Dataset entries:
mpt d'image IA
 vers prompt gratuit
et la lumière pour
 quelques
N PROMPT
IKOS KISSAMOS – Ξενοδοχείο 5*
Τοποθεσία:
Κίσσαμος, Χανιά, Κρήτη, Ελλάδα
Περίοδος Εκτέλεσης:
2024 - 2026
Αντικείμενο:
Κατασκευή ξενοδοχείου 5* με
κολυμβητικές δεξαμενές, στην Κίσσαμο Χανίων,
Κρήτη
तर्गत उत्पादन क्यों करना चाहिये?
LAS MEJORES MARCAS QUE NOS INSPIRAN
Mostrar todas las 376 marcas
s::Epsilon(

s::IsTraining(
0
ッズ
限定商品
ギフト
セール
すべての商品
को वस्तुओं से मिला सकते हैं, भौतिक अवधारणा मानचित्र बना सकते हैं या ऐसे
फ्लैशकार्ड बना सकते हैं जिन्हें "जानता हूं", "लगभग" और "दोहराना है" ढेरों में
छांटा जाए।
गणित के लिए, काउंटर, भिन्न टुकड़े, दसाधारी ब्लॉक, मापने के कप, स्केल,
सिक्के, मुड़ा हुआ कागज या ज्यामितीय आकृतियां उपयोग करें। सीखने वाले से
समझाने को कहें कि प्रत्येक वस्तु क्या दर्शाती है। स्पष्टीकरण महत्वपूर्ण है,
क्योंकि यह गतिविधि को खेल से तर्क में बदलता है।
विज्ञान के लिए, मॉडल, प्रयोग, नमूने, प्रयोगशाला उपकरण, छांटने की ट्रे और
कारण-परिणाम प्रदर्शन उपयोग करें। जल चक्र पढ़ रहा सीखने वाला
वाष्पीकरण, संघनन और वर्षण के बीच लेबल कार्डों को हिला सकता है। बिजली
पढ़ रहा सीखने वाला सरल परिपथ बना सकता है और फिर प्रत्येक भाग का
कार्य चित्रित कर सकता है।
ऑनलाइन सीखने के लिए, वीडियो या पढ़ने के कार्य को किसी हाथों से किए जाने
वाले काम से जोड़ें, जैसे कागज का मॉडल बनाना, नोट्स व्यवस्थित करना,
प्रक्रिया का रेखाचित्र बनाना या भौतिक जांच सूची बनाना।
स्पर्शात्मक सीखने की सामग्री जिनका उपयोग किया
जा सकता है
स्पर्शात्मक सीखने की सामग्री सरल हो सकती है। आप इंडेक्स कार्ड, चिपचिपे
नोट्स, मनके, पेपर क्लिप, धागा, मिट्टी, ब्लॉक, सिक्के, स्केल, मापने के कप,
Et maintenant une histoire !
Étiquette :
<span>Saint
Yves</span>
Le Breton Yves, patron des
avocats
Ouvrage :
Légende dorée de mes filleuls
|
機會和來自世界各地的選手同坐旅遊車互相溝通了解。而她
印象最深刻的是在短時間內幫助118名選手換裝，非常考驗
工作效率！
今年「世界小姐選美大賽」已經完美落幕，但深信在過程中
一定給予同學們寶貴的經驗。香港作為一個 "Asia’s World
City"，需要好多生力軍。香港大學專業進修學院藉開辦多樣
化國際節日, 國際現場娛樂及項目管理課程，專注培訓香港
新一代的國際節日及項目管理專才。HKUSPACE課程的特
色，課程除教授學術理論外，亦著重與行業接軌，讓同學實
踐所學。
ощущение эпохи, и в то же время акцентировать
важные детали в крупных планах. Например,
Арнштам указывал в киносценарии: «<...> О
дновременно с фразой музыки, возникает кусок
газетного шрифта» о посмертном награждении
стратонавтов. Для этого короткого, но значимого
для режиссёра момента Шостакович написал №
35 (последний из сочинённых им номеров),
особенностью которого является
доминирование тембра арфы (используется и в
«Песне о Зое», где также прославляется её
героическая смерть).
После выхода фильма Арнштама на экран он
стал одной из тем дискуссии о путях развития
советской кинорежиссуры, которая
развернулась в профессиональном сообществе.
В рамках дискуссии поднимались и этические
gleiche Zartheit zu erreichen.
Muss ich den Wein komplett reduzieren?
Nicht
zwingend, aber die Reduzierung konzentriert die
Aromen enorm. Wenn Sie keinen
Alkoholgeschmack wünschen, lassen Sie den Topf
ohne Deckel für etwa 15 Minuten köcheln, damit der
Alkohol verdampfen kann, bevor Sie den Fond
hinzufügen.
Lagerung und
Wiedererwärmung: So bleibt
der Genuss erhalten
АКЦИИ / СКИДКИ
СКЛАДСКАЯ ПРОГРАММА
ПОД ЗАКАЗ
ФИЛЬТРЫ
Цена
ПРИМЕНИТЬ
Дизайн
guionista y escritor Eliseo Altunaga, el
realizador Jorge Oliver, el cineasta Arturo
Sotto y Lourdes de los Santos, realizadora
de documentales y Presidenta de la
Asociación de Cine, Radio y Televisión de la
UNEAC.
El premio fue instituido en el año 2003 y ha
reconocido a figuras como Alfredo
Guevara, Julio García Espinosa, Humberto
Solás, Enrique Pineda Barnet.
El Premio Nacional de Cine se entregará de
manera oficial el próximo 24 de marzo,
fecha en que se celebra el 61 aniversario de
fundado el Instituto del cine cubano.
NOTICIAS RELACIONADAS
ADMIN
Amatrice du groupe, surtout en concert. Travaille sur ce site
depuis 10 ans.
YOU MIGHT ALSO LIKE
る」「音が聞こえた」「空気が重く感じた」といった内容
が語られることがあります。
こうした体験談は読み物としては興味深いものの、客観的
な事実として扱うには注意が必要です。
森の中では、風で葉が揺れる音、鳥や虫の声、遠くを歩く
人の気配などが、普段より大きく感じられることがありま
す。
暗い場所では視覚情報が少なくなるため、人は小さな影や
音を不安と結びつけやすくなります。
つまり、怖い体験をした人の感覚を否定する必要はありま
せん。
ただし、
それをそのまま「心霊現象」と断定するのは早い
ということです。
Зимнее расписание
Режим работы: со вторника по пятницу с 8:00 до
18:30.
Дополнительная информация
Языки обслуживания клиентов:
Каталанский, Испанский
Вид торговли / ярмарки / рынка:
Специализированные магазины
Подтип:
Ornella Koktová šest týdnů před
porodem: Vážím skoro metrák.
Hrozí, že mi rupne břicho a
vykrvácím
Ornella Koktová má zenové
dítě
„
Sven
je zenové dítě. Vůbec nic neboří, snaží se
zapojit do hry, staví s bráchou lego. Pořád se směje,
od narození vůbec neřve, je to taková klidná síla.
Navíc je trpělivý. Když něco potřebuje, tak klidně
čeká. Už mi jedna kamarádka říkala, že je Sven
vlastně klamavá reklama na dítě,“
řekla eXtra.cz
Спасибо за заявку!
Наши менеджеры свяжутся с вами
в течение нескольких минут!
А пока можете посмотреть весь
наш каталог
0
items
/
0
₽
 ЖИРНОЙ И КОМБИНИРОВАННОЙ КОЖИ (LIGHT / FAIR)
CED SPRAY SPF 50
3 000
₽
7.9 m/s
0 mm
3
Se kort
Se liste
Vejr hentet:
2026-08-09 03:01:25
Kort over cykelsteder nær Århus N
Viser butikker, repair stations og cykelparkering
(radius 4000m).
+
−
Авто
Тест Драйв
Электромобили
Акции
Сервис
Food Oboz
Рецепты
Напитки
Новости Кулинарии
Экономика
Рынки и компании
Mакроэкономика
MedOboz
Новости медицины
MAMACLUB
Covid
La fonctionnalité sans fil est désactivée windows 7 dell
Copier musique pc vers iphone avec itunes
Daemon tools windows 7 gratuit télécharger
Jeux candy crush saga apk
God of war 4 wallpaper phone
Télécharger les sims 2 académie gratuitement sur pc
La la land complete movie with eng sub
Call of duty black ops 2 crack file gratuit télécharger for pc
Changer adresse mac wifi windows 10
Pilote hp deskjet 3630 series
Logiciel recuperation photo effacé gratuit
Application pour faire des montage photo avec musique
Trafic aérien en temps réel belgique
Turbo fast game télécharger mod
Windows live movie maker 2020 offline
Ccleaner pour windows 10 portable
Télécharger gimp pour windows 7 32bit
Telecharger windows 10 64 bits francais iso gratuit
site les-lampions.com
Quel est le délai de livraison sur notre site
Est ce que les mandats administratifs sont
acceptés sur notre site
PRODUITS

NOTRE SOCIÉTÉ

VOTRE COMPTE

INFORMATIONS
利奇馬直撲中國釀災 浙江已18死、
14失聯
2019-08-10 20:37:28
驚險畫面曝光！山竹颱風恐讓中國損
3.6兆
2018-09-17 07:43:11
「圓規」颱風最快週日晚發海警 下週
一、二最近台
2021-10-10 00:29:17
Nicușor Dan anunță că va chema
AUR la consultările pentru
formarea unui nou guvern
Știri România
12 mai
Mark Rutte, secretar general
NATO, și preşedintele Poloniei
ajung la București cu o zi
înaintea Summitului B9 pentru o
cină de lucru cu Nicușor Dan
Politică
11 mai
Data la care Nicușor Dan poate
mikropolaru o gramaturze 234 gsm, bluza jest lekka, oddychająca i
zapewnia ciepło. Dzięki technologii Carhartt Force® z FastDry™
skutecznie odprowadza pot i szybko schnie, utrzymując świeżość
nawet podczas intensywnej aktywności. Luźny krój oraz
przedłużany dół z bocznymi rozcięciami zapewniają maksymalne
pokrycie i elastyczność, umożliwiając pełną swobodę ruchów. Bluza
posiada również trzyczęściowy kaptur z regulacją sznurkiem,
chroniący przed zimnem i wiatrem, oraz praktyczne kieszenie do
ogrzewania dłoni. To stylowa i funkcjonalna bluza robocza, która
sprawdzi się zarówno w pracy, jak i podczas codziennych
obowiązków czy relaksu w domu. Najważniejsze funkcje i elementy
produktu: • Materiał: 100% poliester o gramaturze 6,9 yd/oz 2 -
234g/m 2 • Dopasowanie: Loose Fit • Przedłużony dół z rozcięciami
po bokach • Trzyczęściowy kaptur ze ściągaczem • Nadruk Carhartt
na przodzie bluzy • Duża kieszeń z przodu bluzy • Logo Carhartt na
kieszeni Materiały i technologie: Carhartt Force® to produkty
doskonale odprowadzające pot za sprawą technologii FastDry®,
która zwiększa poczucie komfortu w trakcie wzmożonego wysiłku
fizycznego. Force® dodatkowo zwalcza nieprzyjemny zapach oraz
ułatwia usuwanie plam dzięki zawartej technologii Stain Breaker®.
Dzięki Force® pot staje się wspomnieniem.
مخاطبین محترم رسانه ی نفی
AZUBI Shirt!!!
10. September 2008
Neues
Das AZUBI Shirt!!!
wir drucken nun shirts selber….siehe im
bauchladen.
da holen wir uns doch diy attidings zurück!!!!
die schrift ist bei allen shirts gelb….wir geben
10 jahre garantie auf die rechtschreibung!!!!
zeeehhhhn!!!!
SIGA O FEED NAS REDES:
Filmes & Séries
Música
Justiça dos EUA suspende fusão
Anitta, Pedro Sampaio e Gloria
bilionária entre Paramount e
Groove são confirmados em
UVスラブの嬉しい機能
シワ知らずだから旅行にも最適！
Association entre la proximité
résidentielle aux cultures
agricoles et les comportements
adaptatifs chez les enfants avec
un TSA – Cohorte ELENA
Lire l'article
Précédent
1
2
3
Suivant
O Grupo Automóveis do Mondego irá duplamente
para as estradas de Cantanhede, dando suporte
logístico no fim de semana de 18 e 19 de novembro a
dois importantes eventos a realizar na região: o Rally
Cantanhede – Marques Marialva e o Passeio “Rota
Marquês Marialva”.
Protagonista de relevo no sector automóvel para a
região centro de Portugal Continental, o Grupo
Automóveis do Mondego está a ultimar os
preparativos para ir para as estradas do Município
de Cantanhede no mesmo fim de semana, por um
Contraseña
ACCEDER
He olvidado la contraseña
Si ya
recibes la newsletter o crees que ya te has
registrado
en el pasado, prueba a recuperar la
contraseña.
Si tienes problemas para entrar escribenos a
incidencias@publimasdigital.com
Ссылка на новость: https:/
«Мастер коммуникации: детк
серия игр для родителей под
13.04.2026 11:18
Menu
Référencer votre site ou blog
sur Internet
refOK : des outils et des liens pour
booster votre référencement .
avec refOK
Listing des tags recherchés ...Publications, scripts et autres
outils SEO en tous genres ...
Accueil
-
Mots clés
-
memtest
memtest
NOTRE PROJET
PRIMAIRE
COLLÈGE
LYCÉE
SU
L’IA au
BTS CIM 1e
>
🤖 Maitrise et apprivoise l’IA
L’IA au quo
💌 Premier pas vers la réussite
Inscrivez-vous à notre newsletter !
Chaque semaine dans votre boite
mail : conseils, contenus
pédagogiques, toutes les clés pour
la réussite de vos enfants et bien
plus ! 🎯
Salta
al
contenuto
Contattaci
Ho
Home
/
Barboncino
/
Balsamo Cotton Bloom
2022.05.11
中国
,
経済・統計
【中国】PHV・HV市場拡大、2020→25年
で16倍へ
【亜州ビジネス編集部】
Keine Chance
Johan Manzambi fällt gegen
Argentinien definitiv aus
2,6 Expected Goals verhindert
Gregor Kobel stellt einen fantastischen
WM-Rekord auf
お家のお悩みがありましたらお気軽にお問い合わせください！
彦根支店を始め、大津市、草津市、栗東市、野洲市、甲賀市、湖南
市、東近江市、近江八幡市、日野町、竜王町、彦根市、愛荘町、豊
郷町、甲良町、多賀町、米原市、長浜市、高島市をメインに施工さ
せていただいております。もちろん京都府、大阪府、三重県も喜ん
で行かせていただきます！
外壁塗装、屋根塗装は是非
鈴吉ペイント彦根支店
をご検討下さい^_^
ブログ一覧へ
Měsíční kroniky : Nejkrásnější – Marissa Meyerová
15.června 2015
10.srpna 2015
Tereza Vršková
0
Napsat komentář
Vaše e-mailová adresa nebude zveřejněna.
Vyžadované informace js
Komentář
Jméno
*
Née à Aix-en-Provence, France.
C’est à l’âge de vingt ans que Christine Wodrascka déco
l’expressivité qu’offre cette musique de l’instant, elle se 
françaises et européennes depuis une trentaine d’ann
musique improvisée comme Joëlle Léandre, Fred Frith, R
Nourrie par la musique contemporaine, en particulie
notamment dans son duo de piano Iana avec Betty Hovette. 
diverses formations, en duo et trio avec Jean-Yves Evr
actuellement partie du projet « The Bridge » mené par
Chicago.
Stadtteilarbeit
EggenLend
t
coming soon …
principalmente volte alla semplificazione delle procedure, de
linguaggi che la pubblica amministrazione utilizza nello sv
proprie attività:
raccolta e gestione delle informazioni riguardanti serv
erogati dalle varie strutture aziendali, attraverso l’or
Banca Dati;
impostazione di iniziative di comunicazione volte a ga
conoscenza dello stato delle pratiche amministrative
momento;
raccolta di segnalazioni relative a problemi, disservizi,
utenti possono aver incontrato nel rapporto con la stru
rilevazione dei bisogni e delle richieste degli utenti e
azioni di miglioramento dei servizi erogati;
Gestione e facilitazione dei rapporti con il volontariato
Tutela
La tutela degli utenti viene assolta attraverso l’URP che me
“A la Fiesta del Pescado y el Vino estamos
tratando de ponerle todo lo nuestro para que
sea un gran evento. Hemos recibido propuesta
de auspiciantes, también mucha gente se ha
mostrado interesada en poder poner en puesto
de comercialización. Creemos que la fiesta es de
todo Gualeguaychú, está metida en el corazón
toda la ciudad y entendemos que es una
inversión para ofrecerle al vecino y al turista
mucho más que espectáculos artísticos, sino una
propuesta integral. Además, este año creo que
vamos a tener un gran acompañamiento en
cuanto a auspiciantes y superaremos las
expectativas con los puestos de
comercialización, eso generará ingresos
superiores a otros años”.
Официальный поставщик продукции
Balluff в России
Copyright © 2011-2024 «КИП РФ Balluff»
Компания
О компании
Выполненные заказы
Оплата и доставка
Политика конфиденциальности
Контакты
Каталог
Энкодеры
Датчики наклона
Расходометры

**What you need to do**
In the entries above, find the line with "doskonale odprowadzające pot" and the line with "Chaque semaine dans votre boite", then set down exactly those two and every line between them, nothing else.

**Answer section**
doskonale odprowadzające pot za sprawą technologii FastDry®,
która zwiększa poczucie komfortu w trakcie wzmożonego wysiłku
fizycznego. Force® dodatkowo zwalcza nieprzyjemny zapach oraz
ułatwia usuwanie plam dzięki zawartej technologii Stain Breaker®.
Dzięki Force® pot staje się wspomnieniem.
مخاطبین محترم رسانه ی نفی
AZUBI Shirt!!!
10. September 2008
Neues
Das AZUBI Shirt!!!
wir drucken nun shirts selber….siehe im
bauchladen.
da holen wir uns doch diy attidings zurück!!!!
die schrift ist bei allen shirts gelb….wir geben
10 jahre garantie auf die rechtschreibung!!!!
zeeehhhhn!!!!
SIGA O FEED NAS REDES:
Filmes & Séries
Música
Justiça dos EUA suspende fusão
Anitta, Pedro Sampaio e Gloria
bilionária entre Paramount e
Groove são confirmados em
UVスラブの嬉しい機能
シワ知らずだから旅行にも最適！
Association entre la proximité
résidentielle aux cultures
agricoles et les comportements
adaptatifs chez les enfants avec
un TSA – Cohorte ELENA
Lire l'article
Précédent
1
2
3
Suivant
O Grupo Automóveis do Mondego irá duplamente
para as estradas de Cantanhede, dando suporte
logístico no fim de semana de 18 e 19 de novembro a
dois importantes eventos a realizar na região: o Rally
Cantanhede – Marques Marialva e o Passeio “Rota
Marquês Marialva”.
Protagonista de relevo no sector automóvel para a
região centro de Portugal Continental, o Grupo
Automóveis do Mondego está a ultimar os
preparativos para ir para as estradas do Município
de Cantanhede no mesmo fim de semana, por um
Contraseña
ACCEDER
He olvidado la contraseña
Si ya
recibes la newsletter o crees que ya te has
registrado
en el pasado, prueba a recuperar la
contraseña.
Si tienes problemas para entrar escribenos a
incidencias@publimasdigital.com
Ссылка на новость: https:/
«Мастер коммуникации: детк
серия игр для родителей под
13.04.2026 11:18
Menu
Référencer votre site ou blog
sur Internet
refOK : des outils et des liens pour
booster votre référencement .
avec refOK
Listing des tags recherchés ...Publications, scripts et autres
outils SEO en tous genres ...
Accueil
-
Mots clés
-
memtest
memtest
NOTRE PROJET
PRIMAIRE
COLLÈGE
LYCÉE
SU
L’IA au
BTS CIM 1e
>
🤖 Maitrise et apprivoise l’IA
L’IA au quo
💌 Premier pas vers la réussite
Inscrivez-vous à notre newsletter !
Chaque semaine dans votre boite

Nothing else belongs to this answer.